++++ Extrait choisi ++++

C’est ce qui arriva cependant à tous ces régiments au bout d’un moment. Mon grand-père  fut envoyé en Allemagne dans un stalag puis dans une entreprise de menuiserie. Il raconta qu’il était alsacien, ce qui expliquait son nom à consonance allemande. En fait, il était né près de Lemberg (autrichienne à sa naissance), Lvov (polonaise un temps) ou Lviv (ukrainienne encore). Comme il travaillait bien et qu’il comprenait l’allemand, ses patrons n’ont pas cherché midi à 14 heures. Pourtant il est tombé assez gravement malade et a dû revenir se faire soigner en France au Val de Grâce. C’est là, où il a tout raconté au médecin français qui le soignait. Le médecin a compris sa situation et les risques qu’il courait alors il l’a gardé au Val de Grâce en prétendant qu’il était malade pendant tout le temps de la Guerre.

Pendant ce temps-là, ma grand-mère rencontrait Nicolas et ma mère menait une vie de petite fille normale, allait à l’école, à la messe, portait de jolies tresses et se tenait bien droite.

++++ Données à examiner ++++

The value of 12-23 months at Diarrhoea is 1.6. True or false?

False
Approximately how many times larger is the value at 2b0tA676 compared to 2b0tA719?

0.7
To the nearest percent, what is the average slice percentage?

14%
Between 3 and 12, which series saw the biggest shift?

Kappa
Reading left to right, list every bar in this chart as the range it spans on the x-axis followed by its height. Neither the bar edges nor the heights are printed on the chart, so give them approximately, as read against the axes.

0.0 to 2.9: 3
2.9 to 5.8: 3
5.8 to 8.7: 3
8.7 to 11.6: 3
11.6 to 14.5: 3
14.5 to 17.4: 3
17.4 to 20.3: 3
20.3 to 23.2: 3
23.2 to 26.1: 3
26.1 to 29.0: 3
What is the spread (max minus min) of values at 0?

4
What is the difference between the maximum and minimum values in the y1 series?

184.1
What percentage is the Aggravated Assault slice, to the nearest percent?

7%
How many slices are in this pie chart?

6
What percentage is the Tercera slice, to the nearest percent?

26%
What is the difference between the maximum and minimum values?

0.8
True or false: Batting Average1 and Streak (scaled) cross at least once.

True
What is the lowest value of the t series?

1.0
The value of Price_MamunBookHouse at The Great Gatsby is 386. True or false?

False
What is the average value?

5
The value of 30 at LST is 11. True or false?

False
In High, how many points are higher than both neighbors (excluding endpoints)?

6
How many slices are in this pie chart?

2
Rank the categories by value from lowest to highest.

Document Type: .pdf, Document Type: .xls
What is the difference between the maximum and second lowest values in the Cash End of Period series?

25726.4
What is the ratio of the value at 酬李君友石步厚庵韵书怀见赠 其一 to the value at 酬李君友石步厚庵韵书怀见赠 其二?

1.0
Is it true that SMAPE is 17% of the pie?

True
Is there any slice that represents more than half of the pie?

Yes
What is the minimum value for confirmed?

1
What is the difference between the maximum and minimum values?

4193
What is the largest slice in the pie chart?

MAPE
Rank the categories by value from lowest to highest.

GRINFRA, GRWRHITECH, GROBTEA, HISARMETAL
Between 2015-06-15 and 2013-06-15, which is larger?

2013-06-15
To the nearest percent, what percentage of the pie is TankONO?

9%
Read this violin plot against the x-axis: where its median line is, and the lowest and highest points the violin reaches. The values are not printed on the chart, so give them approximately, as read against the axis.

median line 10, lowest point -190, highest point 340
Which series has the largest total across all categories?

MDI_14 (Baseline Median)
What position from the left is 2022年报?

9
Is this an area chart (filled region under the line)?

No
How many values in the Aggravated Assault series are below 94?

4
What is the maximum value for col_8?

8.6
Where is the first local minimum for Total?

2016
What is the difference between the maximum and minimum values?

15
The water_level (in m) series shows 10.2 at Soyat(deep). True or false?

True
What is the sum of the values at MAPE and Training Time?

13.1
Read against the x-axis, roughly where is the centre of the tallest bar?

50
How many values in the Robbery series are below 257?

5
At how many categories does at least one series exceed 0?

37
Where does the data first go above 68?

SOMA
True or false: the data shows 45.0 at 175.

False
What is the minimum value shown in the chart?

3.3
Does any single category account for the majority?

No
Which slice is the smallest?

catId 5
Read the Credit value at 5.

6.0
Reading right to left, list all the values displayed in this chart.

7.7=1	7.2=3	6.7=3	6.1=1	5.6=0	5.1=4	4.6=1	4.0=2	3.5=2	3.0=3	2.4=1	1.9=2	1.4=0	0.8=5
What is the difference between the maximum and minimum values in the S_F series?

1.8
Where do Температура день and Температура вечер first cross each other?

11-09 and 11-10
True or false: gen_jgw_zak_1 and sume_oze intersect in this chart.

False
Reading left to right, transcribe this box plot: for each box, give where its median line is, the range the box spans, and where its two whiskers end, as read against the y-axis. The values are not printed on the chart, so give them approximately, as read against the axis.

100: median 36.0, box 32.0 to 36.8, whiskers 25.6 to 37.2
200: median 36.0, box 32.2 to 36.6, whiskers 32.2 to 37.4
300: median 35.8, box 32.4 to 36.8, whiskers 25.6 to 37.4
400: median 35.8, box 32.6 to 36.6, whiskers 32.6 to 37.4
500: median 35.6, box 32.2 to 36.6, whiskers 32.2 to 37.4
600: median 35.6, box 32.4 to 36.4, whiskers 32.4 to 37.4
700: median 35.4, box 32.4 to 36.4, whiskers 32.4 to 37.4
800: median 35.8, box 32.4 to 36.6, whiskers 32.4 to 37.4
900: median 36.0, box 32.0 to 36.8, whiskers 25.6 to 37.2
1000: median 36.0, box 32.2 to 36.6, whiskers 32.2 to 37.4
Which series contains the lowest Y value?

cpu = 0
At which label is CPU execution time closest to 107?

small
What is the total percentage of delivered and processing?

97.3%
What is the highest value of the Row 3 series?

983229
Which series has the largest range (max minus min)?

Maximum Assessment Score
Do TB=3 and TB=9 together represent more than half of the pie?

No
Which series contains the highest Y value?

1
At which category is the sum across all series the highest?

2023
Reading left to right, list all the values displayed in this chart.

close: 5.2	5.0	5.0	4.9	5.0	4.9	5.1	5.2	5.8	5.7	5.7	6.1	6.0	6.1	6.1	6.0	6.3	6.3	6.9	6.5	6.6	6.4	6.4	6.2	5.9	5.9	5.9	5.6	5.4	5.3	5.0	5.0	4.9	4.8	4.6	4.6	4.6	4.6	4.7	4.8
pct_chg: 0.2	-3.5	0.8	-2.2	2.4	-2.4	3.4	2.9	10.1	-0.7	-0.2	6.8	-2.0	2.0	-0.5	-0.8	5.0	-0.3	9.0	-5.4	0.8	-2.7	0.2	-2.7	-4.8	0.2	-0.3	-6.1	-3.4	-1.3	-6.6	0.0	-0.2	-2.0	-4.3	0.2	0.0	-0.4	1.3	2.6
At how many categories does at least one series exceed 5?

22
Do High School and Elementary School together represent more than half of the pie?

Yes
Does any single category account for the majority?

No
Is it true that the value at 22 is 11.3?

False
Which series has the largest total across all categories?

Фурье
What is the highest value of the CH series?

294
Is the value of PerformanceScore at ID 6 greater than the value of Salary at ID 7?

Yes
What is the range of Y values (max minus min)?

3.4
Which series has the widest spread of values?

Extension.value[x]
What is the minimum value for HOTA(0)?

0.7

++++

→ Consigne:
Reproduisez l'extrait choisi ci-dessus en entier, s'il vous plaît, sans y changer un seul mot.

→ Réponse attendue:
C’est ce qui arriva cependant à tous ces régiments au bout d’un moment. Mon grand-père  fut envoyé en Allemagne dans un stalag puis dans une entreprise de menuiserie. Il raconta qu’il était alsacien, ce qui expliquait son nom à consonance allemande. En fait, il était né près de Lemberg (autrichienne à sa naissance), Lvov (polonaise un temps) ou Lviv (ukrainienne encore). Comme il travaillait bien et qu’il comprenait l’allemand, ses patrons n’ont pas cherché midi à 14 heures. Pourtant il est tombé assez gravement malade et a dû revenir se faire soigner en France au Val de Grâce. C’est là, où il a tout raconté au médecin français qui le soignait. Le médecin a compris sa situation et les risques qu’il courait alors il l’a gardé au Val de Grâce en prétendant qu’il était malade pendant tout le temps de la Guerre.

Pendant ce temps-là, ma grand-mère rencontrait Nicolas et ma mère menait une vie de petite fille normale, allait à l’école, à la messe, portait de jolies tresses et se tenait bien droite.